Hi, I am new to Tegu talk, so please excuse me if I am under the wrong board. I am adopting a 3 year old Red Tegu who has had stunted growth.. I have worked with Tegu's (B&W and blue) and Bosc monitors at my old work and have done extensive amounts of research, but have never actually fully owned one.. but I watched over a pet store while owners where away on vacation. I am going out and buying the materials to build a cage tomorrow, the dimensions will be 7 x 3 1/2 x 3 1/2, most likely if I am able to do bigger.. I will. However, he is only 2 ft at the moment, and in a 50 gallon tank with his owners that I am getting him from.
So anyhow my questions are, where do you buy Cypress mulch and Repti bark in bulk (2.0 cubic feet? I want to make sure he can dig..)? Also UVB, basking and nighttime bulbs in bulk or atleast a quantity of 3+ for a deal? I like to stock up on things. 
What diet do you specifically feed your Red Tegu?
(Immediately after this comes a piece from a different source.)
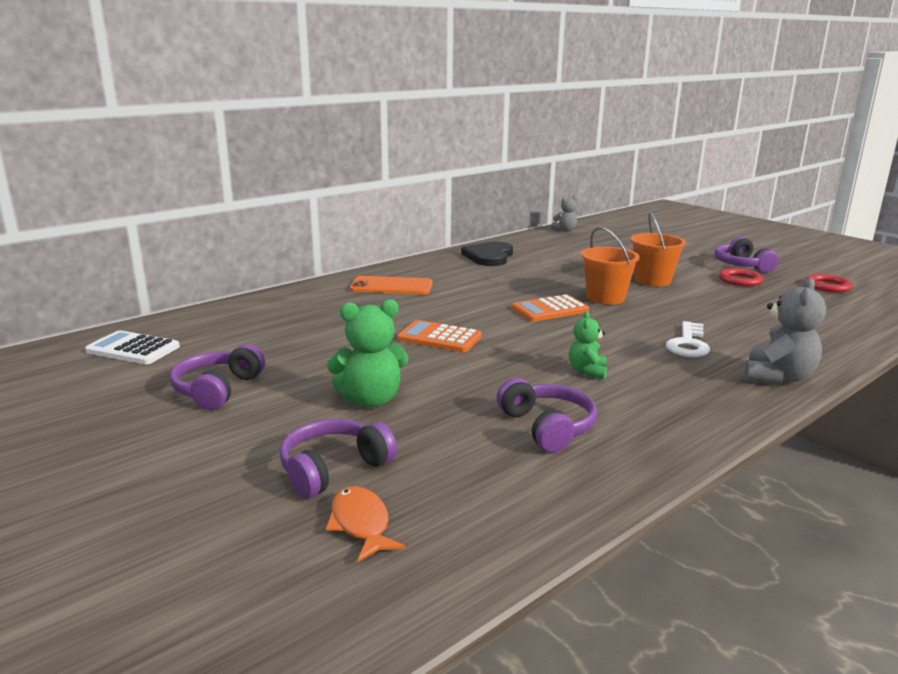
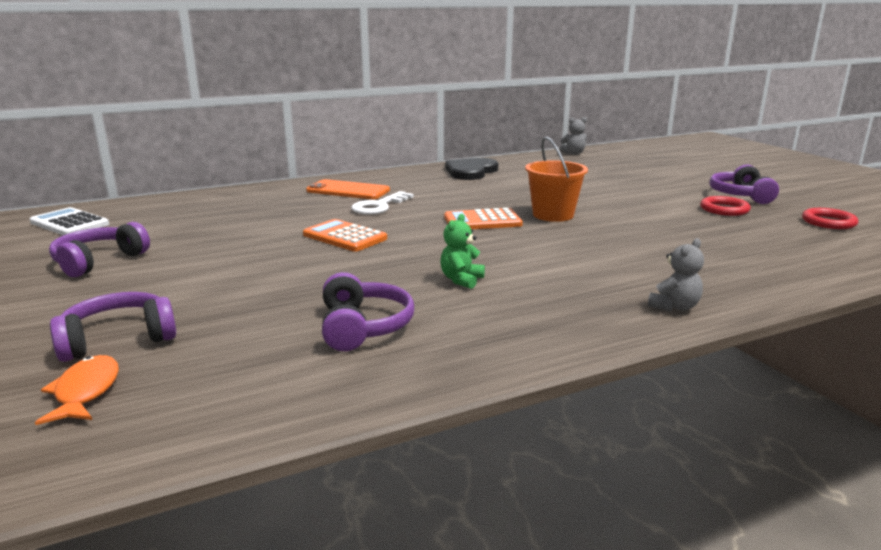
camera: 15 degrees right, 0 degrees up
(371, 400) = (220, 284): green teddy bear -> none
(652, 280) = (622, 203): orange bucket -> none
(688, 344) = (600, 264): white key -> white key (379, 206)
(778, 377) = (674, 307): grey teddy bear -> grey teddy bear, size x0.60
I know of a food plan I have in mind already to get him growing hopefully, but I'm just curious what you guys feed your red tegus because I like to know the opinions of different people.. Thank you.


----------



## N8bub (Apr 25, 2015)

Lowes or home depot for Cypress mulch. 3 bucks a bag. Never had a red but I hear they need a little more fruit than the others and like it humid . Reptileuv.com for megarays, these are excellent mvb bulbs and reasonably priced.


----------